On a scorching April afternoon, there’s a big traffic jam in Bangali Tola. This is fairly common, say residents of the town. Darbhanga has just three major roads that run parallel to one another and the smaller lanes connecting them are choc-o-bloc with small shops, restaurants and traffic. Bangali Tola is one of the posher areas of the town but its lanes can only accommodate one vehicle at a time. Add to that the absence of traffic lights and an abysmal garbage disposal system. There seems to be hardly any awareness about the centre’s Swachh Bharat Mission, resulting in heaps of garbage spilling on to the roads.

Of late, the town in northern Bihar has seen the arrival of several high-profile brands like Van Heusen, BlackBerrys, Reliance Trends and a Shahnaz Husain franchise salon, offering novelty to local consumers.
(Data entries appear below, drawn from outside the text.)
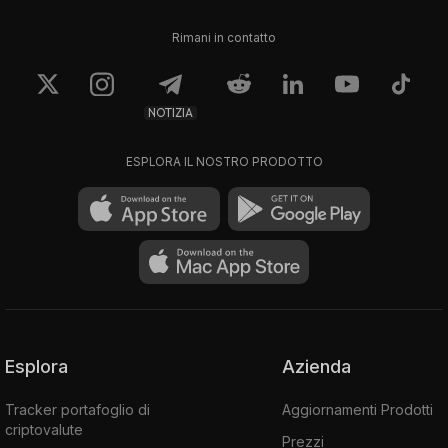
Llamaverse #2376
Llamaverse #2621
Rimani in contatto
0.199
0.199
$382,17
$382,17
NOTIZIA
ESPLORA IL NOSTRO PRODOTTO
Esplora
Azienda
Tracker portafoglio di
Aggiornamenti Prodotti
criptovalute
Prezzi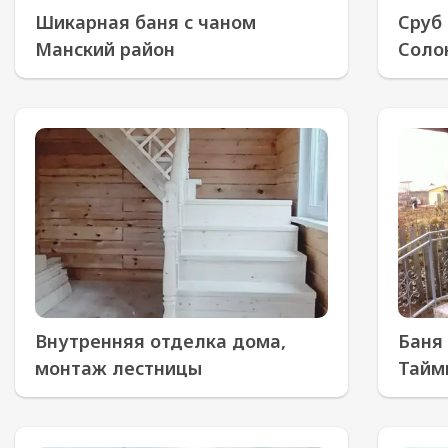
Шикарная баня с чаном
Сруб 
Манский район
Соло
Внутренняя отделка дома,
Баня 
монтаж лестницы
Тайм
However, a conversation with youngsters in the town shows that fancy retail brands or entertainment options (the only theatre in the city is showing a Bhojpuri film called Crack Fighter) are not high on their priority list.

At the Nagendra Jha Mahila College, students divide the city’s problems into two distinct categories—daaru and dahej (alcohol and dowry). In the ongoing elections, they want a leader who will focus on eradicating these.

“Even after the ban on liquor in the state, you can see people buying and drinking it freely," said Shalini Bharti, a second-year student of Hindi. Bihar chief minister Nitish Kumar had banned the consumption, purchase and sale of alcohol in 2015. While residents say the lower class has benefited from the stringent law, with most men unable to splurge their meagre savings, there is a thriving black market for liquor.

A lot of people in Darbhanga feel the government cannot be blamed for everything.

Bharti’s friends Ritu Kumari and Sapna Kumari are also concerned about dowry and caste prejudices.

Students across the town says they are looking for a government that will allow reservations in jobs and education, only on the basis of economic status, and not caste.

To be sure, education is a pressing concern in Darbhanga and job opportunities are negligible, leading to massive migration to bigger cities. The spurt in restaurants and shopping marts, besides delivery services like Zomato, has created opportunities for sure, but these barely cater to the more complex skills students are learning through courses as diverse as commerce and fisheries.

Darbhanga’s youth cite the benefits of schemes like Beti Bachao Beti Padhao and PM Ujjwala Yojana. “Schemes like these, along with the liquor ban, will ensure an important role for low-caste Bihari women in these elections," Ruma Kumari, a student, said.

“India has acquired a new identity and position globally in these past five years. The kind of progress we’ve seen now didn’t happen earlier and it’s the kind of model that youth wants," said Suraj Chaudhary, a third-year student at a local college. “Un pe belief aur hope dono hai (we believe in Prime Minister Narendra Modi and expect a lot from him too)," he added.